The broadly supported bill aims to help Main Street businesses by requiring certain online retailers to collect the Minnesota sales tax.
(Published Jan 22, 2013)
The Senate Tax Reform Division on Jan. 16 heard SF 8, a bill authored by Sen. Ann Rest (DFL-New Hope) that would require retailers that do not have a physical presence in Minnesota to collect the Minnesota sales tax if they have an affiliate relationship with a Minnesota-based business or individual.
Affiliate status is triggered when the business or individual, for a commission or other consideration, directly or indirectly refers potential customers by a website link or another way to the seller not based in Minnesota.
The legislation is in response to the rapid growth in electronic commerce that has heightened concerns among states about erosion in sales tax revenues as well as raised concerns about tax fairness between Main Street businesses and Internet retailers. The issue originated in the wake of a 1992 U.S. Supreme Court decision, Quill v.
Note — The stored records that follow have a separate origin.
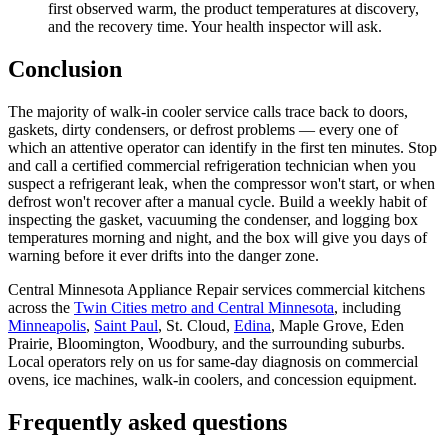
first observed warm, the product temperatures at discovery,
and the recovery time. Your health inspector will ask.
Conclusion
The majority of walk-in cooler service calls trace back to doors,
gaskets, dirty condensers, or defrost problems — every one of
which an attentive operator can identify in the first ten minutes. Stop
and call a certified commercial refrigeration technician when you
suspect a refrigerant leak, when the compressor won't start, or when
defrost won't recover after a manual cycle. Build a weekly habit of
inspecting the gasket, vacuuming the condenser, and logging box
temperatures morning and night, and the box will give you days of
warning before it ever drifts into the danger zone.
Central Minnesota Appliance Repair services commercial kitchens
across the
Twin Cities metro and Central Minnesota
, including
Minneapolis
,
Saint Paul
, St. Cloud,
Edina
, Maple Grove, Eden
Prairie, Bloomington, Woodbury, and the surrounding suburbs.
Local operators rely on us for same-day diagnosis on commercial
ovens, ice machines, walk-in coolers, and concession equipment.
Frequently asked questions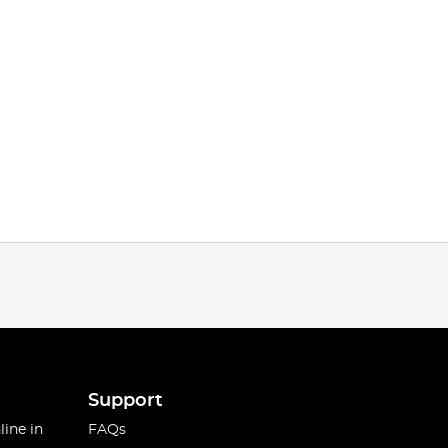
Support
line in
FAQs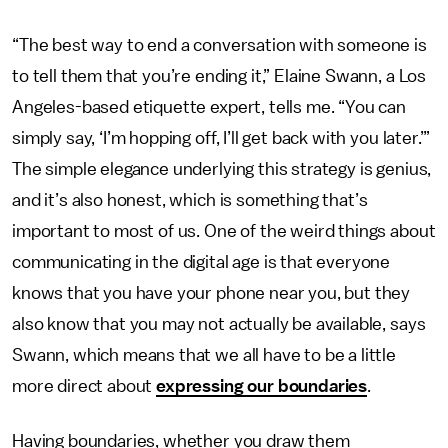
“The best way to end a conversation with someone is
to tell them that you’re ending it,” Elaine Swann, a Los
Angeles-based etiquette expert, tells me. “You can
simply say, ‘I’m hopping off, I’ll get back with you later.’”
The simple elegance underlying this strategy is genius,
and it’s also honest, which is something that’s
important to most of us. One of the weird things about
communicating in the digital age is that everyone
knows that you have your phone near you, but they
also know that you may not actually be available, says
Swann, which means that we all have to be a little
more direct about
expressing our boundaries
.
Having boundaries, whether you draw them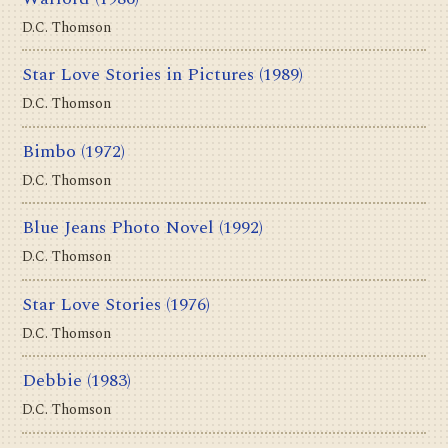
D.C. Thomson
Star Love Stories in Pictures
(1989)
D.C. Thomson
Bimbo
(1972)
D.C. Thomson
Blue Jeans Photo Novel
(1992)
D.C. Thomson
Star Love Stories
(1976)
D.C. Thomson
Debbie
(1983)
D.C. Thomson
North Dakota, which essentially prohibited states from compelling retailers that do not have a physical presence in the state from collecting state and local sales taxes.
Congress has been considering legislation that would essentially allow states to require out-of-state retailers to collect sales taxes as long as certain administrative simplification criteria are met. Unfortunately, Congress has yet to pass bills such as the Marketplace Fairness Act and as a result, states are looking for their own solutions, including the affiliate nexus concept.
The affiliate nexus legislation was discussed last year and several other states have adopted similar laws to compel out-of-state vendors to collect the sales tax. During last year’s hearings, the bill was opposed by some Minnesota affiliates that feared that large online vendors might sever their business relationships to avoid collecting Minnesota sales tax.
This year, the bill hearing drew no opposition testimony. Some speculate that the move by some large retailers to employ new strategies that involve a broader array of distribution facilities, and therefore points of nexus in more states, has resulted in a moderation of opposition to affiliate nexus legislation.
The bill was supported by several individual retailers as well as the Minnesota Retail Merchants Association, the Minnesota Chamber of Commerce, the Minnesota Business Partnership, the League of Minnesota Cities, and the Association of Minnesota Counties.
The bill was laid over for possible inclusion in a division report to the full Taxes Committee.